> _Recorded data_
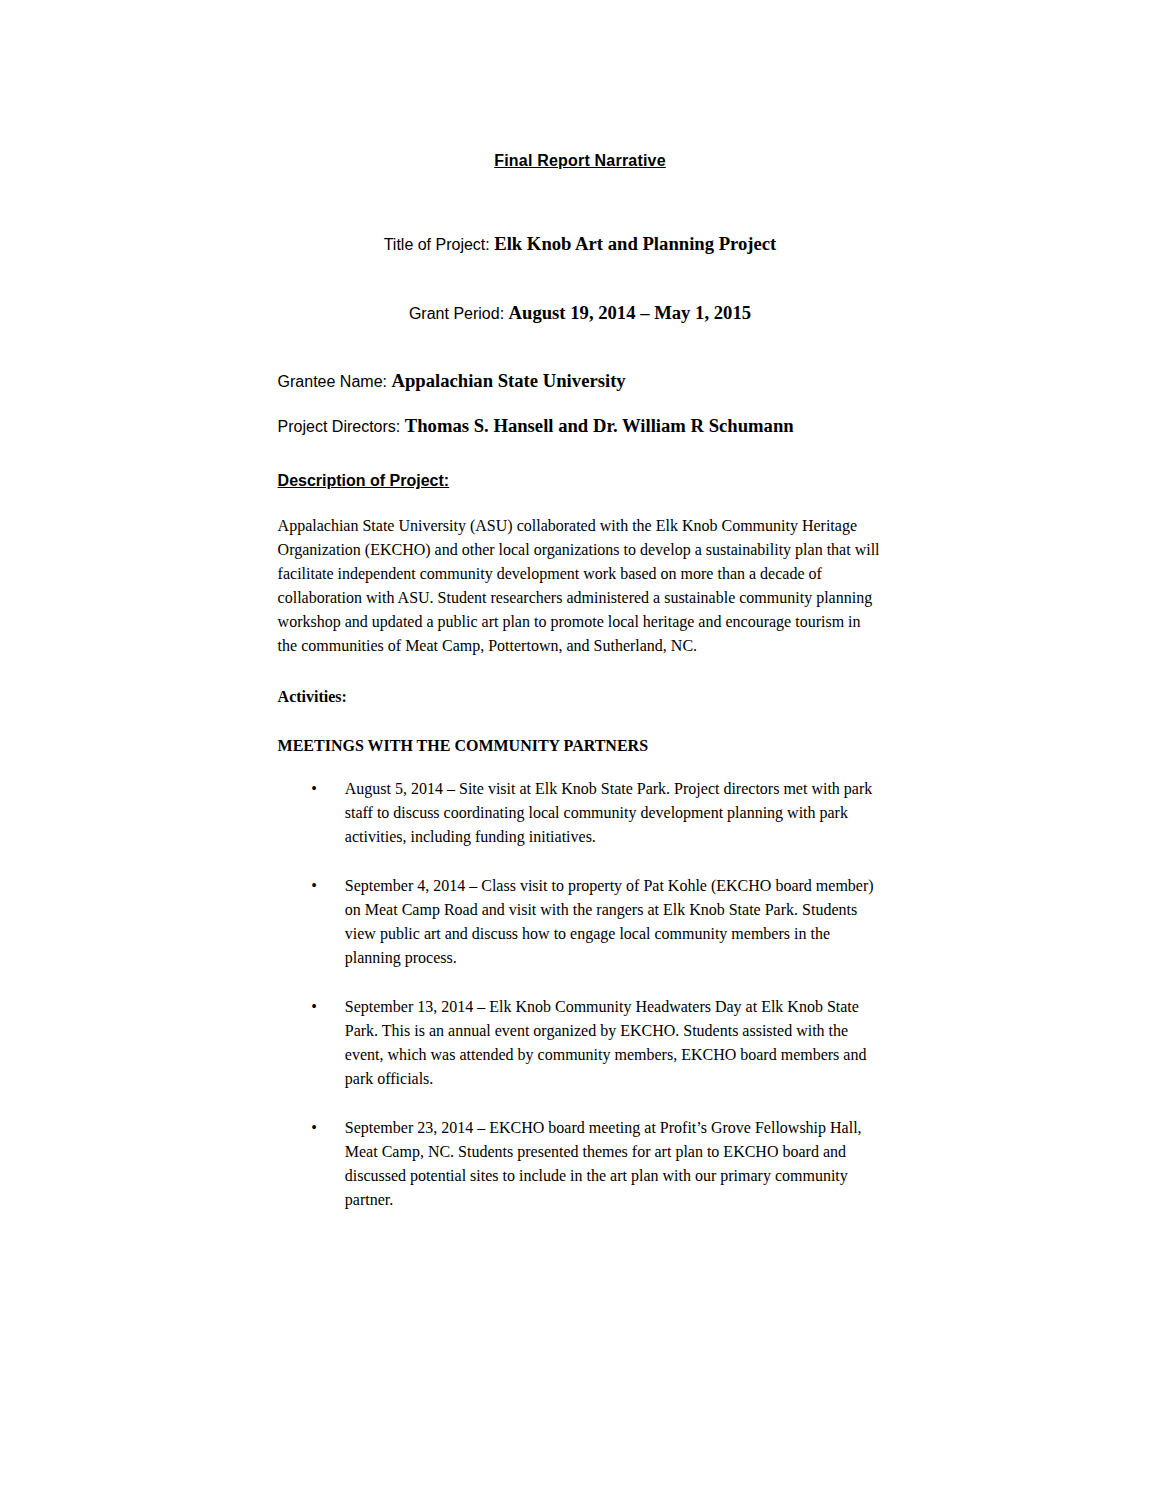Final Report Narrative
Title of Project: Elk Knob Art and Planning Project
Grant Period: August 19, 2014 – May 1, 2015
Grantee Name: Appalachian State University
Project Directors: Thomas S. Hansell and Dr. William R Schumann
Description of Project:
Appalachian State University (ASU) collaborated with the Elk Knob Community Heritage Organization (EKCHO) and other local organizations to develop a sustainability plan that will facilitate independent community development work based on more than a decade of collaboration with ASU. Student researchers administered a sustainable community planning workshop and updated a public art plan to promote local heritage and encourage tourism in the communities of Meat Camp, Pottertown, and Sutherland, NC.
Activities:
MEETINGS WITH THE COMMUNITY PARTNERS
August 5, 2014 – Site visit at Elk Knob State Park. Project directors met with park staff to discuss coordinating local community development planning with park activities, including funding initiatives.
September 4, 2014 – Class visit to property of Pat Kohle (EKCHO board member) on Meat Camp Road and visit with the rangers at Elk Knob State Park. Students view public art and discuss how to engage local community members in the planning process.
September 13, 2014 – Elk Knob Community Headwaters Day at Elk Knob State Park. This is an annual event organized by EKCHO. Students assisted with the event, which was attended by community members, EKCHO board members and park officials.
September 23, 2014 – EKCHO board meeting at Profit’s Grove Fellowship Hall, Meat Camp, NC. Students presented themes for art plan to EKCHO board and discussed potential sites to include in the art plan with our primary community partner.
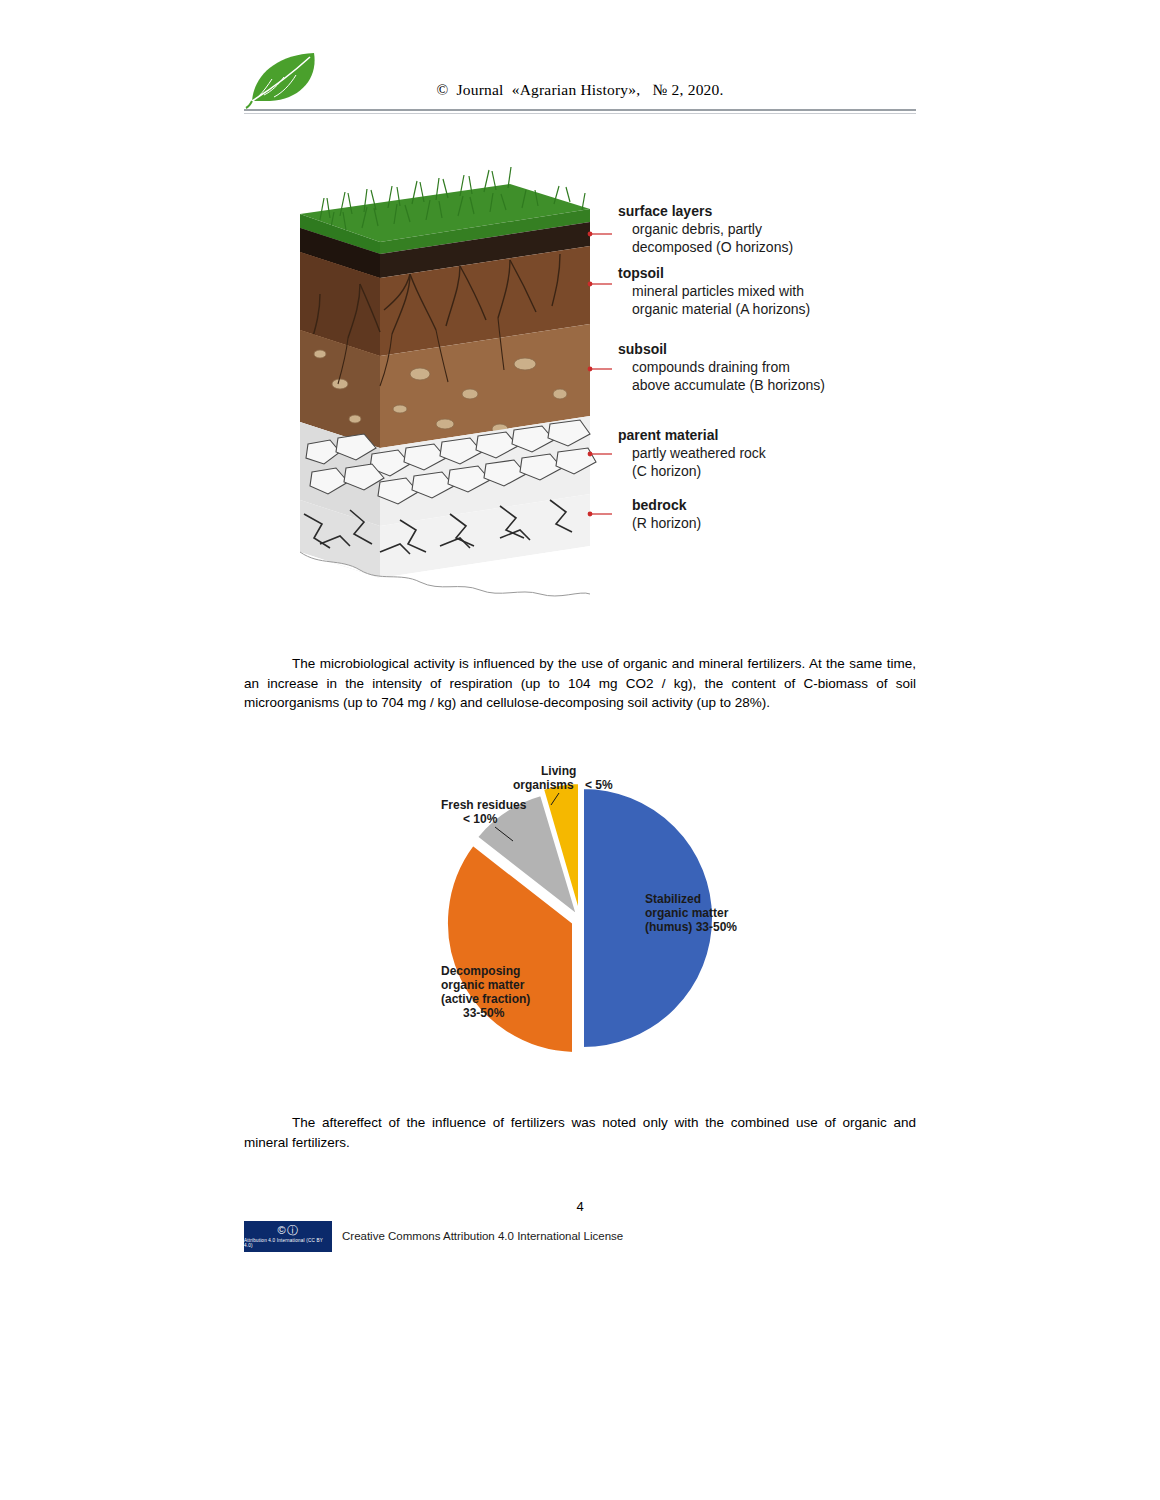© Journal «Agrarian History», № 2, 2020.
surface layers organic debris, partly decomposed (O horizons) topsoil mineral particles mixed with organic material (A horizons) subsoil compounds draining from above accumulate (B horizons) parent material partly weathered rock (C horizon) bedrock (R horizon)
The microbiological activity is influenced by the use of organic and mineral fertilizers. At the same time, an increase in the intensity of respiration (up to 104 mg CO2 / kg), the content of C-biomass of soil microorganisms (up to 704 mg / kg) and cellulose-decomposing soil activity (up to 28%).
Living organisms < 5% Fresh residues < 10% Stabilized organic matter (humus) 33-50% Decomposing organic matter (active fraction) 33-50%
The aftereffect of the influence of fertilizers was noted only with the combined use of organic and mineral fertilizers.
4
©ⓘ
Attribution 4.0 International (CC BY 4.0)
Creative Commons Attribution 4.0 International License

> _What you need to do_
Apart from its pictures, the data is to be repeated exactly.

> _Worked solution_
Final Report Narrative
Title of Project: Elk Knob Art and Planning Project
Grant Period: August 19, 2014 – May 1, 2015
Grantee Name: Appalachian State University
Project Directors: Thomas S. Hansell and Dr. William R Schumann
Description of Project:
Appalachian State University (ASU) collaborated with the Elk Knob Community Heritage Organization (EKCHO) and other local organizations to develop a sustainability plan that will facilitate independent community development work based on more than a decade of collaboration with ASU. Student researchers administered a sustainable community planning workshop and updated a public art plan to promote local heritage and encourage tourism in the communities of Meat Camp, Pottertown, and Sutherland, NC.
Activities:
MEETINGS WITH THE COMMUNITY PARTNERS
August 5, 2014 – Site visit at Elk Knob State Park. Project directors met with park staff to discuss coordinating local community development planning with park activities, including funding initiatives.
September 4, 2014 – Class visit to property of Pat Kohle (EKCHO board member) on Meat Camp Road and visit with the rangers at Elk Knob State Park. Students view public art and discuss how to engage local community members in the planning process.
September 13, 2014 – Elk Knob Community Headwaters Day at Elk Knob State Park. This is an annual event organized by EKCHO. Students assisted with the event, which was attended by community members, EKCHO board members and park officials.
September 23, 2014 – EKCHO board meeting at Profit’s Grove Fellowship Hall, Meat Camp, NC. Students presented themes for art plan to EKCHO board and discussed potential sites to include in the art plan with our primary community partner.
© Journal «Agrarian History», № 2, 2020.
surface layers organic debris, partly decomposed (O horizons) topsoil mineral particles mixed with organic material (A horizons) subsoil compounds draining from above accumulate (B horizons) parent material partly weathered rock (C horizon) bedrock (R horizon)
The microbiological activity is influenced by the use of organic and mineral fertilizers. At the same time, an increase in the intensity of respiration (up to 104 mg CO2 / kg), the content of C-biomass of soil microorganisms (up to 704 mg / kg) and cellulose-decomposing soil activity (up to 28%).
Living organisms < 5% Fresh residues < 10% Stabilized organic matter (humus) 33-50% Decomposing organic matter (active fraction) 33-50%
The aftereffect of the influence of fertilizers was noted only with the combined use of organic and mineral fertilizers.
4
©ⓘ
Attribution 4.0 International (CC BY 4.0)
Creative Commons Attribution 4.0 International License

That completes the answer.